President Biden’s New Budget Plan Strengthens Higher Education Access
Late last week, the White House released part-two of its fiscal year (FY) 2022 budget proposal outlining the Biden-Harris Administration’s key priorities and mandatory funding goals for the upcoming fiscal year. Part-one, which was released in April and dubbed the “skinny” budget, outlined President Biden’s discretionary funding goals. While the annual budget proposals are not law, they do serve as guidance to Congress as they begin to think through their budget allocations for the fiscal year. AccessLex released a statement supporting the budget plan because it strengthens higher education access for low-income families and students of color, supports student-parents, and eases the burden of student debt. Overall, the budget increases Department of Education spending by nearly 41 percent and includes the following notable provisions related to higher education.

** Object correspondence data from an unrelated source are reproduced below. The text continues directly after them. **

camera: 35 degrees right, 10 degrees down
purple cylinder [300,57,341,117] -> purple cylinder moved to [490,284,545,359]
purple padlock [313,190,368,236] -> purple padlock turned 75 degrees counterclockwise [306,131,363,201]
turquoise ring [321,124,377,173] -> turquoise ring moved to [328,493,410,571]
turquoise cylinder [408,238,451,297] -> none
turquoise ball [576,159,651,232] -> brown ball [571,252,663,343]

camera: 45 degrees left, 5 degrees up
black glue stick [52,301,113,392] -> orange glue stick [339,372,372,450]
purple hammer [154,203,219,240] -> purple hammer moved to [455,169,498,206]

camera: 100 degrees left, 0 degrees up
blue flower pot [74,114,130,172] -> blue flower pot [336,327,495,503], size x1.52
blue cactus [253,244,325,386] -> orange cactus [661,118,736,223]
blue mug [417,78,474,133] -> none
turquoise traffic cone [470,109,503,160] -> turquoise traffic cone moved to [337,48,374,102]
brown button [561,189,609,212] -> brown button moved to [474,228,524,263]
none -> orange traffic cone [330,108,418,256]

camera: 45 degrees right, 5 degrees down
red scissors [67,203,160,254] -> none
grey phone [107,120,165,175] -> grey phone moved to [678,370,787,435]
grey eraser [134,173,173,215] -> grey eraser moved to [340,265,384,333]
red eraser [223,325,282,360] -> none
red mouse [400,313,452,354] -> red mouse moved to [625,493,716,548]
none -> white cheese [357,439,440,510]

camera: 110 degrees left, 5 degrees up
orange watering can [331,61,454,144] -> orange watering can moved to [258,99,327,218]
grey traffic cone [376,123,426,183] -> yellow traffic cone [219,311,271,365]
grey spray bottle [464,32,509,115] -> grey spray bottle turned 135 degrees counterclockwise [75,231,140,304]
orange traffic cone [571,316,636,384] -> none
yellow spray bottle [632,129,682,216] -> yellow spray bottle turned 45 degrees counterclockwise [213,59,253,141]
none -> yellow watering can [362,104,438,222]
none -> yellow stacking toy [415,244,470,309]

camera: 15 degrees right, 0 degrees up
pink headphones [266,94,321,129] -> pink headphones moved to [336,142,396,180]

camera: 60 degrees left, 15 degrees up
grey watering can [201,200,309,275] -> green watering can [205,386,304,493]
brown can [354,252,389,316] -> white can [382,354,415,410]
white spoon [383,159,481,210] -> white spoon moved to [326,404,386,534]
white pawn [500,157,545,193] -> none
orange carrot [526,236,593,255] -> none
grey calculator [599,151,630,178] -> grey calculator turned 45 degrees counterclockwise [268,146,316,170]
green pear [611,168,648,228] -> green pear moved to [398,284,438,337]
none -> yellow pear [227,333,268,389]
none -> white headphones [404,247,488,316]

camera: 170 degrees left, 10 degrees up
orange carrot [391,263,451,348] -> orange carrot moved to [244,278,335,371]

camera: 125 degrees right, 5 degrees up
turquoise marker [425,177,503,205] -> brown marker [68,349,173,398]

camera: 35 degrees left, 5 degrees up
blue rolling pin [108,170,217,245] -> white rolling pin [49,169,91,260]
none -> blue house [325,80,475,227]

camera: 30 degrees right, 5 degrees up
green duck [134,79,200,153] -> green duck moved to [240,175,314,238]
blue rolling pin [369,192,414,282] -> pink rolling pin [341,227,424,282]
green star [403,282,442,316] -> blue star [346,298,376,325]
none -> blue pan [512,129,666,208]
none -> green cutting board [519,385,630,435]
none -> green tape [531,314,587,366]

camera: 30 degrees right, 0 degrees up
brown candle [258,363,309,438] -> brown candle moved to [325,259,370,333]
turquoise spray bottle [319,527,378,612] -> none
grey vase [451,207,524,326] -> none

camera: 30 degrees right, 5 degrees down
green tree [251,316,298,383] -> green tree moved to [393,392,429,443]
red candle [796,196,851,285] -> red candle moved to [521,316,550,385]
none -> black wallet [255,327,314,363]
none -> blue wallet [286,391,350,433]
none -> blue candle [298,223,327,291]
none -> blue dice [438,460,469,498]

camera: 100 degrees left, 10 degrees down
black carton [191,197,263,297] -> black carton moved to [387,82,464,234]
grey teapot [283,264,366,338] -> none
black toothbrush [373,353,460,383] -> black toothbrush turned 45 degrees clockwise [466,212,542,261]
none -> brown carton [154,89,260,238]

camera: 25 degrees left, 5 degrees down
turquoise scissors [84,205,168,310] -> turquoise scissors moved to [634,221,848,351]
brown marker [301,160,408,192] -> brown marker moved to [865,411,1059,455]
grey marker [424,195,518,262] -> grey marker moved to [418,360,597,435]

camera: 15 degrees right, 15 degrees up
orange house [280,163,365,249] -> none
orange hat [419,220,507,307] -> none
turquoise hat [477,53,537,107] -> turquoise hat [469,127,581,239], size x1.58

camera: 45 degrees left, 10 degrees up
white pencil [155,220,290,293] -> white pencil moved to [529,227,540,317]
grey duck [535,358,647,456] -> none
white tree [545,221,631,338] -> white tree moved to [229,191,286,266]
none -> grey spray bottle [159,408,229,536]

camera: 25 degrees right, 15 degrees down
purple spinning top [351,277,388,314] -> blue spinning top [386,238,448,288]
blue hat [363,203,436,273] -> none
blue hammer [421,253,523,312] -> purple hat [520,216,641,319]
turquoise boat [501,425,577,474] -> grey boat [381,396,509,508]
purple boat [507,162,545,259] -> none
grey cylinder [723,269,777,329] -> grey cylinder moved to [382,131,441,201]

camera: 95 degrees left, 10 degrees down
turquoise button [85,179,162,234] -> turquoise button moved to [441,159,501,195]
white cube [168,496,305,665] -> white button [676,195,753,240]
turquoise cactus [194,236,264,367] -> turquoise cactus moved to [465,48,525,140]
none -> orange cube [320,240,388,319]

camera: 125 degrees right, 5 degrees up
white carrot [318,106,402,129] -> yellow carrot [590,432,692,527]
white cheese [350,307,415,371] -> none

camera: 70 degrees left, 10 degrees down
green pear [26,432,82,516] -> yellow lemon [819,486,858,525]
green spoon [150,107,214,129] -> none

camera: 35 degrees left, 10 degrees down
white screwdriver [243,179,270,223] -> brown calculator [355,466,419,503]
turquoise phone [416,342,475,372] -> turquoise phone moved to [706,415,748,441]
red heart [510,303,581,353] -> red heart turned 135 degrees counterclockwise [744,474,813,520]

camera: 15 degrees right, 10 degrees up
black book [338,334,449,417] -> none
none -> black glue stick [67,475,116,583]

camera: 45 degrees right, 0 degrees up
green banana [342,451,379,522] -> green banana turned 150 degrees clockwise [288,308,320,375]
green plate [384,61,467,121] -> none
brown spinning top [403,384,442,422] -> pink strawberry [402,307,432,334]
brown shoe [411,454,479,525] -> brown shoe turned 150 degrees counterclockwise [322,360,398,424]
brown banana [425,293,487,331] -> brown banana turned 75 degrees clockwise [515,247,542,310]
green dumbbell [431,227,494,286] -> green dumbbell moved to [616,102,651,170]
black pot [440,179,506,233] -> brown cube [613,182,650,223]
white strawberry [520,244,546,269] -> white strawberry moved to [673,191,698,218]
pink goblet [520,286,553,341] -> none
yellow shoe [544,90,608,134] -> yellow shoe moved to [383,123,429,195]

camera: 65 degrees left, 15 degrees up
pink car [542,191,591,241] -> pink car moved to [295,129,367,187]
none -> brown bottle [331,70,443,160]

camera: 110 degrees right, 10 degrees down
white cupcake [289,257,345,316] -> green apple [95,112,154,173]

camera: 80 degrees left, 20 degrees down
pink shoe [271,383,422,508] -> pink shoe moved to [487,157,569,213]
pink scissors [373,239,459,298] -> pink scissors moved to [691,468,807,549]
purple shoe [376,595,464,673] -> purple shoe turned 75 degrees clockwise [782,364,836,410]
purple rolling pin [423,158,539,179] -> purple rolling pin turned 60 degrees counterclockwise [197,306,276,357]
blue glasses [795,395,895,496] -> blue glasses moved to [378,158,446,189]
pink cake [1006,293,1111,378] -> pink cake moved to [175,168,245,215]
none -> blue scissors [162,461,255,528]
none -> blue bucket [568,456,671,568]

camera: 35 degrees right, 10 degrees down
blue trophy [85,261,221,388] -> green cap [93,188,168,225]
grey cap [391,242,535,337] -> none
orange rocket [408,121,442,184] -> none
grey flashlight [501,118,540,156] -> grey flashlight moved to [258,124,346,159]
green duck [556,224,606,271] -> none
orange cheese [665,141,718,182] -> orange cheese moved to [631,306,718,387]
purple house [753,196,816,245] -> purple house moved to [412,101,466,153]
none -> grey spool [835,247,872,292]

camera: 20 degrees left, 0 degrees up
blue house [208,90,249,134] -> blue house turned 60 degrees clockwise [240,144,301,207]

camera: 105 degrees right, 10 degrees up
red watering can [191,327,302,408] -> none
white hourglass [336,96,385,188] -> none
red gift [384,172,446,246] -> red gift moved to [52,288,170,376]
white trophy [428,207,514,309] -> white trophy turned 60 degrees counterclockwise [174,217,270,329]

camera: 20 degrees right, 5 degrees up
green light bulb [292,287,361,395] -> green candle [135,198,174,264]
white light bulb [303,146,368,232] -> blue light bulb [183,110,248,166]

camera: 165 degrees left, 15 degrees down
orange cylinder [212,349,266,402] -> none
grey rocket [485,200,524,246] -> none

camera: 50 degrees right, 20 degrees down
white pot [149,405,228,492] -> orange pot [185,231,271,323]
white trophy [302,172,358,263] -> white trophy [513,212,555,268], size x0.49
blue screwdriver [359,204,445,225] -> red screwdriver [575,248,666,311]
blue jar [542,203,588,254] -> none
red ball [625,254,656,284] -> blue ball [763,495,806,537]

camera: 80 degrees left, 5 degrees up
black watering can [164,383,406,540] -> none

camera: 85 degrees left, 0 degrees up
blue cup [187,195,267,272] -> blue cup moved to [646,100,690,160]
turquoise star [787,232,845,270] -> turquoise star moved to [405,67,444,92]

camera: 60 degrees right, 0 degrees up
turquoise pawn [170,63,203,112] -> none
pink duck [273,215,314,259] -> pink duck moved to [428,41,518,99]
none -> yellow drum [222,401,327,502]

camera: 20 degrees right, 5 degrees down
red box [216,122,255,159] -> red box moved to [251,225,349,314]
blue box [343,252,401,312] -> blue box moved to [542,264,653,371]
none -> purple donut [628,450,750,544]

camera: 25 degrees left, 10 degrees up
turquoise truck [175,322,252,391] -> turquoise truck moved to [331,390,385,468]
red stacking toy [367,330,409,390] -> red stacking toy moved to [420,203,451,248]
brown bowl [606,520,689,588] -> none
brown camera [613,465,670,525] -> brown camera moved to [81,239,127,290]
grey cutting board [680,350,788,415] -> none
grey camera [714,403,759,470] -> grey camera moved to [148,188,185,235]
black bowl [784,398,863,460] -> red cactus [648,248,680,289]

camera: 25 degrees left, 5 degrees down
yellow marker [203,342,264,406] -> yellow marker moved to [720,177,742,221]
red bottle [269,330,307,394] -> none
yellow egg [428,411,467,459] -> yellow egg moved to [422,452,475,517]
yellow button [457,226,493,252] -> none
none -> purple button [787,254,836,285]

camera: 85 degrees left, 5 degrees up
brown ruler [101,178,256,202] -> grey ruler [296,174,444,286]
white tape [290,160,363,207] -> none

President Biden’s Budget Makes Investments in HBCUs and MSIs
Both part-one and part-two of President Biden’s budget proposal would make investments in Black students and in Historically Black Colleges and Universities (HBCUs) and Minority Serving Institutions (MSIs) with:
- An increase of $600 million in Higher Education Act (HEA) Title III funding for HBCUs, MSIs, and other under-resourced institutions.
- Two years of subsidized tuition for students from families earning less than $125,000 enrolled in a 4-year HBCU, MSI or Tribal College and University.
These investments in Black students, HBCUs and MSIs would be a step forward in mitigating some of the equity issues that persist in higher education and the persistent underfunding of these institutions.
Makes Affordable Childcare a Higher Education Priority
Over the years, families across the country have seen the price of childcare increase. In some instances, childcare costs are outpacing the cost of in-state tuition at public 4-year colleges. For student-parents, President Biden’s proposal to limit low- and middle-income families’ childcare costs to no more than seven percent of their income is critically important. This investment recognizes the changing demographic of students and acknowledges that childcare costs should not be the reason a student is prevented from pursuing, persisting in, and finishing a degree.
Promises to Work with Congress on Easing the Student Debt Burden
With student debt at an all-time high, it is no surprise that the budget proposal included provisions aimed at strengthening current repayment programs with:
- $25 million in increased funding to the Temporary Expanded Public Service Loan Forgiveness (TEPSLF) program.
- A call to work with Congress on changes to improve the Income-Driven Repayment (IDR) and Public Service Loan Forgiveness (PSLF) programs.
Both PSLF and TEPSLF have suffered from implementation issues that have left many without the loan forgiveness that Congress intended they receive because of the tremendous benefits that public servants provide. Similarly, many low-income borrowers in IDR plans are still struggling and finding themselves with more student debt than when they enrolled in these plans. The proposed increase in TEPSLF funding and plan to work with Congress on additional reforms offers hope that ongoing repayment and forgiveness issues will be addressed, and that each program will provide the debt relief that was intended.
The next step in the budget process will be for the House and Senate to pass a budget resolution, which will set the spending and revenue limits to use as they go forward with the annual appropriations process. The deadline for Congress to pass all twelve appropriations bills and have them signed by the president is September 30, 2021.